Problem to solve:
Your output should be the entries below, exact in every detail.

Source data:
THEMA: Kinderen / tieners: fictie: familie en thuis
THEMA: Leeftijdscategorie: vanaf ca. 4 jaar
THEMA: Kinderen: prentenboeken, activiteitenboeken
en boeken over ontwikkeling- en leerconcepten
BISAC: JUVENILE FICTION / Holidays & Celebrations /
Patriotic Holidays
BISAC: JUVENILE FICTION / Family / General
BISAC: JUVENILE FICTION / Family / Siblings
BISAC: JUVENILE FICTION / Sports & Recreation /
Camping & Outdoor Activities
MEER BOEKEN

Solution for this task:
THEMA: Kinderen / tieners: fictie: familie en thuis
THEMA: Leeftijdscategorie: vanaf ca. 4 jaar
THEMA: Kinderen: prentenboeken, activiteitenboeken
en boeken over ontwikkeling- en leerconcepten
BISAC: JUVENILE FICTION / Holidays & Celebrations /
Patriotic Holidays
BISAC: JUVENILE FICTION / Family / General
BISAC: JUVENILE FICTION / Family / Siblings
BISAC: JUVENILE FICTION / Sports & Recreation /
Camping & Outdoor Activities
MEER BOEKEN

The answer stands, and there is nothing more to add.